De forma a selar a Judicialização da Saúde, o Supremo Tribunal Federal sinalizou recentemente que irá analisar se cabe ao Poder Judiciário intervir quando um ente federado deixa de aplicar recursos orçamentários mínimos na saúde pública, enquanto não for editada a lei complementar que fixará percentuais, critérios de rateio e normas de fiscalização, como estabelece o parágrafo 3º do artigo 198 da Constituição Federal.
Na visão do Ministério Público Federal, parte em um Recurso Extraordinário em que são partes contrárias a União e o Município de Nova Iguaçu (RJ), o Poder Judiciário tem legitimidade para atuar no sentido de dar efetividade à Emenda Constitucional 29/2000.
A Emenda Constitucional 29/2000 atribuiu à União a possibilidade de suspender o repasse de recursos decorrentes de receitas tributárias aos estados, Distrito Federal e municípios que não cumprirem a aplicação mínima dos percentuais constitucionais em ações e serviços públicos de saúde com base no artigo 198, parágrafo 2º, incisos II e III, da Constituição Federal.
Assim, em tese, a regulamentação da Emenda Constitucional 29/2000 inibiria o mau uso do dinheiro público, uma vez que seu texto dispõe sobre as formas que a União, estados e os municípios devem gastar seus recursos no setor de saúde. Porém, a letra da lei dificilmente se transformará em realidade.
No Brasil, país em que a corrupção e vantagens pessoais caracterizam forte traço cultural, a publicação de uma lei não é sinônimo de mudança. Essa afirmação encontra eco no que se refere aos responsáveis pela gestão do dinheiro público. Há bons gestores públicos na área da saúde, indubitável – entretanto, essa não é a regra.
A emenda deixa claro em seu texto que para a aplicação dos valores mínimos quer pela União, estados e municípios são inequívocas. Não há espaço para interpretações análogas que resultem no desvio de verbas. Está definido que o gasto público será com as ações e serviços públicos de saúde de acesso universal, igualitário e gratuito – por que não se cumpre?
No caso julgado no Supremo, por exemplo, o Ministério Público Federal ajuizou ação civil pública contra o município de Nova Iguaçu e a União para ver cumpridas as regras constitucionais relativas à aplicação de recursos orçamentários mínimos no SUS relativamente aos anos de 2002 e 2003. A ação foi julgada parcialmente procedente em primeira instância, quando o juiz federal determinou que o município incluísse, no orçamento dos anos subsequentes à prolação da sentença, R$ 2,6 bilhões e R$ 1,4 milhão, respectivamente, corrigidos monetariamente sem prejuízo da aplicação do percentual mínimo constitucionalmente estabelecido.
O juiz determinou que os recursos fossem depositados no Fundo Municipal de Saúde e efetivamente utilizados.
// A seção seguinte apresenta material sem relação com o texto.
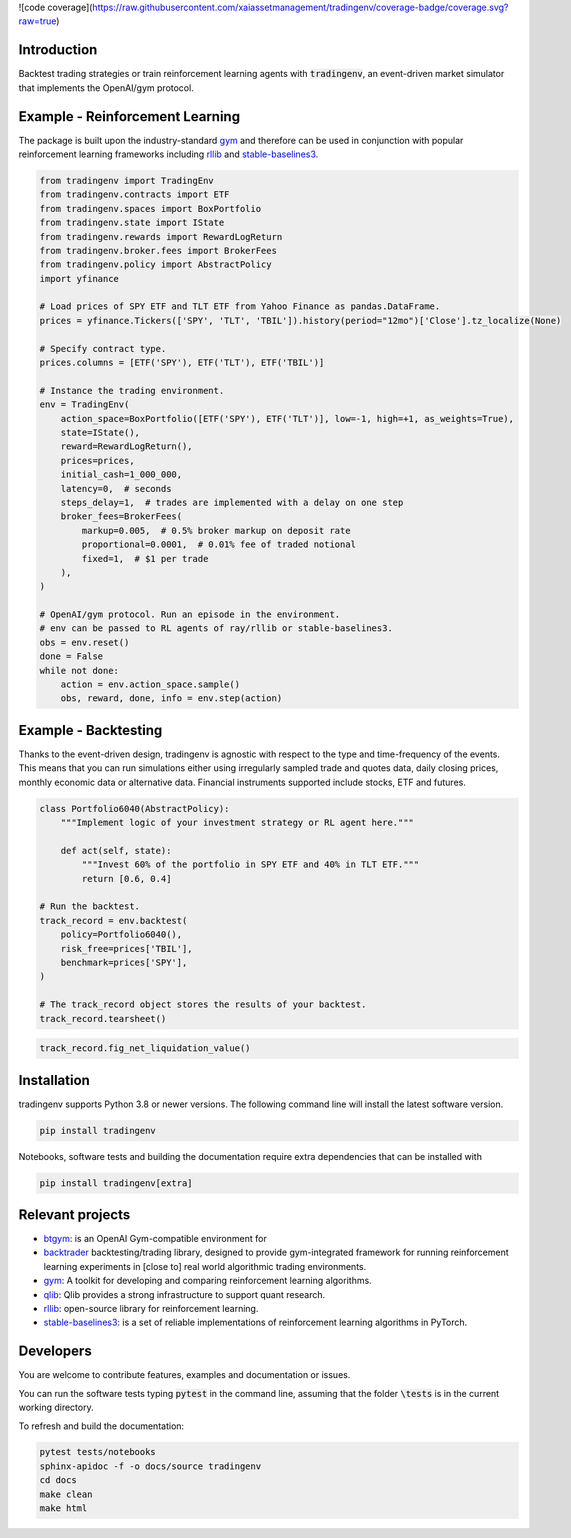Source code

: ![code coverage](https://raw.githubusercontent.com/xaiassetmanagement/tradingenv/coverage-badge/coverage.svg?raw=true)

Introduction
============
Backtest trading strategies or train reinforcement learning agents with
:code:`tradingenv`, an event-driven market simulator that implements the
OpenAI/gym protocol.


Example - Reinforcement Learning
================================
The package is built upon the industry-standard gym_ and therefore can be used
in conjunction with popular reinforcement learning frameworks including rllib_
and stable-baselines3_.

.. code-block:: python

    from tradingenv import TradingEnv
    from tradingenv.contracts import ETF
    from tradingenv.spaces import BoxPortfolio
    from tradingenv.state import IState
    from tradingenv.rewards import RewardLogReturn
    from tradingenv.broker.fees import BrokerFees
    from tradingenv.policy import AbstractPolicy
    import yfinance

    # Load prices of SPY ETF and TLT ETF from Yahoo Finance as pandas.DataFrame.
    prices = yfinance.Tickers(['SPY', 'TLT', 'TBIL']).history(period="12mo")['Close'].tz_localize(None)

    # Specify contract type.
    prices.columns = [ETF('SPY'), ETF('TLT'), ETF('TBIL')]

    # Instance the trading environment.
    env = TradingEnv(
        action_space=BoxPortfolio([ETF('SPY'), ETF('TLT')], low=-1, high=+1, as_weights=True),
        state=IState(),
        reward=RewardLogReturn(),
        prices=prices,
        initial_cash=1_000_000,
        latency=0,  # seconds
        steps_delay=1,  # trades are implemented with a delay on one step
        broker_fees=BrokerFees(
            markup=0.005,  # 0.5% broker markup on deposit rate
            proportional=0.0001,  # 0.01% fee of traded notional
            fixed=1,  # $1 per trade
        ),
    )

    # OpenAI/gym protocol. Run an episode in the environment.
    # env can be passed to RL agents of ray/rllib or stable-baselines3.
    obs = env.reset()
    done = False
    while not done:
        action = env.action_space.sample()
        obs, reward, done, info = env.step(action)


Example - Backtesting
=====================
Thanks to the event-driven design, tradingenv is agnostic with
respect to the type and time-frequency of the events. This means that you can
run simulations either using irregularly sampled trade and quotes data, daily
closing prices, monthly economic data or alternative data. Financial instruments
supported include stocks, ETF and futures.

.. code-block:: python

    class Portfolio6040(AbstractPolicy):
        """Implement logic of your investment strategy or RL agent here."""

        def act(self, state):
            """Invest 60% of the portfolio in SPY ETF and 40% in TLT ETF."""
            return [0.6, 0.4]

    # Run the backtest.
    track_record = env.backtest(
        policy=Portfolio6040(),
        risk_free=prices['TBIL'],
        benchmark=prices['SPY'],
    )

    # The track_record object stores the results of your backtest.
    track_record.tearsheet()


.. figure:: tests/integration/data/tearsheet.png


.. code-block:: python

    track_record.fig_net_liquidation_value()


.. figure:: tests/integration/data/fig_net_liquidation_value.png



Installation
============
tradingenv supports Python 3.8 or newer versions. The following command line
will install the latest software version.

.. code-block:: console

    pip install tradingenv

Notebooks, software tests and building the documentation require extra
dependencies that can be installed with

.. code-block:: console

    pip install tradingenv[extra]


Relevant projects
=================
- btgym_: is an OpenAI Gym-compatible environment for
- backtrader_ backtesting/trading library, designed to provide gym-integrated framework for running reinforcement learning experiments in [close to] real world algorithmic trading environments.
- gym_: A toolkit for developing and comparing reinforcement learning algorithms.
- qlib_: Qlib provides a strong infrastructure to support quant research.
- rllib_: open-source library for reinforcement learning.
- stable-baselines3_: is a set of reliable implementations of reinforcement learning algorithms in PyTorch.


Developers
==========
You are welcome to contribute features, examples and documentation or issues.

You can run the software tests typing :code:`pytest` in the command line,
assuming that the folder :code:`\tests` is in the current working directory.

To refresh and build the documentation:

.. code-block::

   pytest tests/notebooks
   sphinx-apidoc -f -o docs/source tradingenv
   cd docs
   make clean
   make html


.. Hyperlinks.
.. _btgym: https://github.com/Kismuz/btgym
.. _backtrader: https://github.com/backtrader/backtrader
.. _gym: https://github.com/openai/gym
.. _qlib: https://github.com/microsoft/qlib
.. _rllib: https://docs.ray.io/en/latest/rllib/
.. _stable-baselines3: https://github.com/hill-a/stable-baselines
O magistrado determinou ainda que a União acompanhasse o cumprimento de sua decisão, condicionando o repasse de recursos referentes à repartição de receitas tributárias à comprovação, por parte do município, do integral atendimento da sentença.
A União apelou ao Tribunal Regional Federal da 2ª Região e conseguiu derrubar a sentença. Para o tribunal, é inviável que o Poder Judiciário substitua a União para condenar municípios e ela própria a determinadas obrigações que ainda dependem de regulamentação.
A Justiça Federal considerou que a sentença violou o princípio constitucional da separação dos Poderes, pois não se justifica a atuação do Judiciário no caso, por caracterizar ativismo judicial. Independente de julgar a conduta da União em defender o indefensável, é válido dizer a arrecadação no país é suficiente para que municípios, estados e União cumpram a previsão mínima de gasto com a saúde pública.
Seria necessário resolver um problema, antes mesmo de obrigar os entes ao investimento mínimo na saúde: punição rigorosa para os que continuam a usar a máquina e o dinheiro públicos para transformar, por exemplo, uma compra de medicamentos superfaturados em forma de enriquecimento ilícito.
Todas as semanas, a imprensa noticia alguma nova fraude envolvendo o desvio de recursos da saúde. O uso de empresa fantasmas para justificar o desvio de recursos públicos da saúde; notas fiscais frias; superfaturamento na compra de materiais e equipamentos; materiais adquiridos que não chegam a seu destino; contratação irregular de profissionais da saúde (médicos, enfermeiros e dentistas); acúmulo irregular de cargos; nepotismo; fraude no pagamento de cargos comissionados; fraudes em processos licitatórios. Enfim, uma gama de procedimentos irregulares que servem maquiar atos de improbidade em pequenos ou grandes municípios ou estados do país.
Infelizmente, o Poder Judiciário vem cumprindo o papel de legislador e até mesmo de Executivo para se fazerem cumprir as leis, a moral e a sobrevivência.